IMF Pangkas Proyeksi Pertumbuhan Global 2019 Jadi 3,3%

Ajeng Dinar Ulfiana|KATADATA
Para peserta AM IMF - World Bank 2018 mulai memadati setiap gedung penyelenggaraan yang ada di Nusa Dua, Bali (8/10). Indonesia menjadi tuan rumah IMF-World Bank 2018 setelah menyiapkan proposal pada 2014 lalu.
Penulis: Pingit Aria
10/4/2019, 09.12 WIB

Dana Moneter Internasional (IMF) menurunkan proyeksi pertumbuhan ekonomi global untuk 2019 menjadi 3,3%. Dalam laporan World Economic Outlook (WEO) yang dirilis, IMF menurunkan proyeksi 0,2 poin dari estimasi pada Januari.

Proyeksi 3,3% untuk tahun ini adalah 0,3 poin persentase di bawah angka 2018. Namun, pertumbuhan ekonomi global diharapkan tumbuh kembali menjadi 3,6% pada 2020.

Menurut IMF, ekonomi dunia menghadapi risiko-risiko penurunan yang disebabkan oleh ketidakpastian dan ketegangan perdagangan global yang sedang berlangsung, serta beberapa faktor lainnya.

Proyeksi laju pertumbuhan negara-negara maju adalah 1,8% untuk 2019 dan 1,7% untuk 2020. Keduanya di bawah tingkat dua persen-plus yang tercatat dalam dua tahun sebelumnya, menurut laporan WEO.

Sementara untuk negara-negara emerging market dan negara-negara berkembang, IMF memperkirakan tingkat pertumbuhan turun menjadi 4,4% untuk 2019, atau 0,1 poin lebih rendah dari pada 2018. Kemudian, pertumbuhan akan pulih ke tingkat 4,8% pada 2020, menyamakan hasil 2017.

(Baca juga: Pertumbuhan Ekonomi Indonesia 5%, Prabowo: Ndasmu)

"Ini mencerminkan revisi negatif untuk beberapa ekonomi utama termasuk kawasan euro, Amerika Latin, Amerika Serikat, Inggris, Kanada, dan Australia," kata Kepala ekonom IMF Gita Gopinath dalam sebuah posting  blog.

Hilangnya momentum pertumbuhan, kata Gopinath, bermula sejak paruh kedua 2018, ketika ekspansi ekonomi dunia "melemah secara signifikan." Laporan WEO menyatakan, pertumbuhan global tetap kuat di 3,8% di paruh pertama 2018, tetapi turun menjadi 3,2% di semester kedua.

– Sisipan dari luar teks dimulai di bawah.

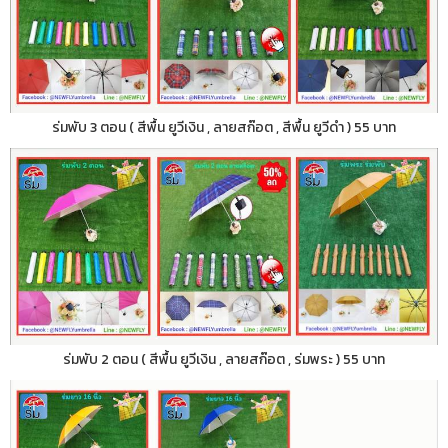
ร่มพับ 3 ตอน ( สีพื้น ยูวีเงิน , ลายสก๊อต , สีพื้น ยูวีดำ ) 55 บาท
ร่มพับ 2 ตอน ( สีพื้น ยูวีเงิน , ลายสก๊อต , ร่มพระ ) 55 บาท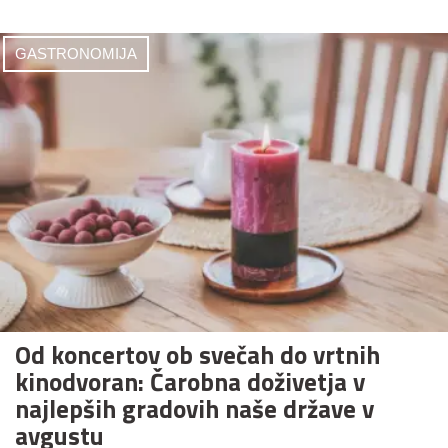
GASTRONOMIJA
Od koncertov ob svečah do vrtnih
kinodvoran: Čarobna doživetja v
najlepših gradovih naše države v
avgustu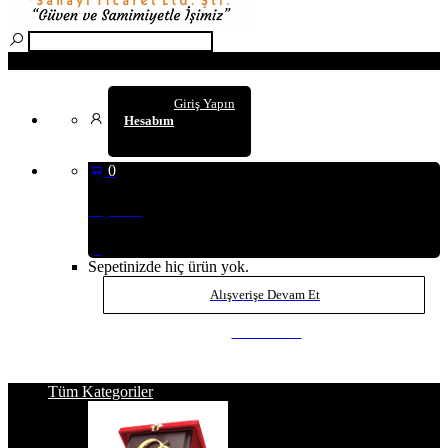
Arama
Giriş Yapın
Hesabım
0
Sepetim
(0
)
Sepetinizde hiç ürün yok.
Alışverişe Devam Et
SEPETE GİT
Tüm Kategoriler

Gopinath menyatakan, ketegangan dalam iklim perdagangan global telah menimbulkan masalah yang lebih spesifik di berbagai wilayah. Misalnya, tekanan ekonomi makro di Argentina dan Turki, gangguan pada sektor otomotif di Jerman, dan pengetatan keuangan terkait normalisasi kebijakan moneter di negara-negara maju.

Sehubungan dengan pemulihan yang dirasakan pada 2020, ia memperkirakan bakal ada "sikap yang lebih akomodatif" dalam kebijakan bank sentral Amerika Serikat, Uni Eropa (UE), Jepang dan Inggris. Sementara Tiongkok juga disebutnya meningkatkan stimulus fiskal dan moneter. Selain itu, kesepakatan antara AS-Tiongkok untuk menyelesaikan sengketa perdagangan mereka juga mendapat respons positif.

(Baca juga: Jelang Debat, Jokowi dan Prabowo Perlu Bahas Dua Isu Utama Ekonomi)

Setelah 2020, laporan WEO memprediksikan bahwa pertumbuhan global akan relatif tinggi, yakni sekitar 3,6% dalam jangka menengah.

Hanya, laporan yang sama menyebut tingkat pertumbuhan di zona euro bakal masih ada di kisaran 1,3% pada 2019 dan 1,5% pada 2020. Keduanya lebih rendah dari hasil 2018 dan 2017.

Berkenaan dengan Amerika Serikat, Gopinath memproyeksikan bahwa ekonomi akan tumbuh sebesar 2,3% pada 2019, dan berkembang pada tingkat yang lebih rendah sebesar 1,9% pada 2020.